(Records from a dataset)
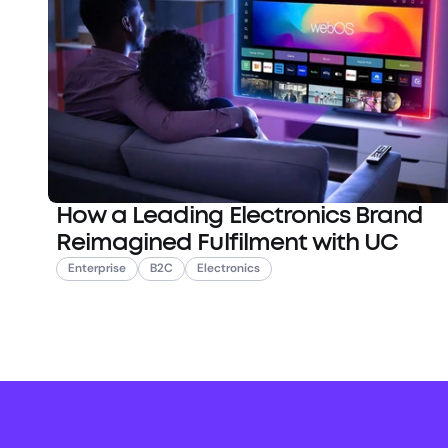
How a Leading Electronics Brand
Reimagined Fulfilment with UC
Enterprise
B2C
Electronics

**Exercise aim**
Please copy every entry exactly, without the pictures.

**Task solution**
How a Leading Electronics Brand
Reimagined Fulfilment with UC
Enterprise
B2C
Electronics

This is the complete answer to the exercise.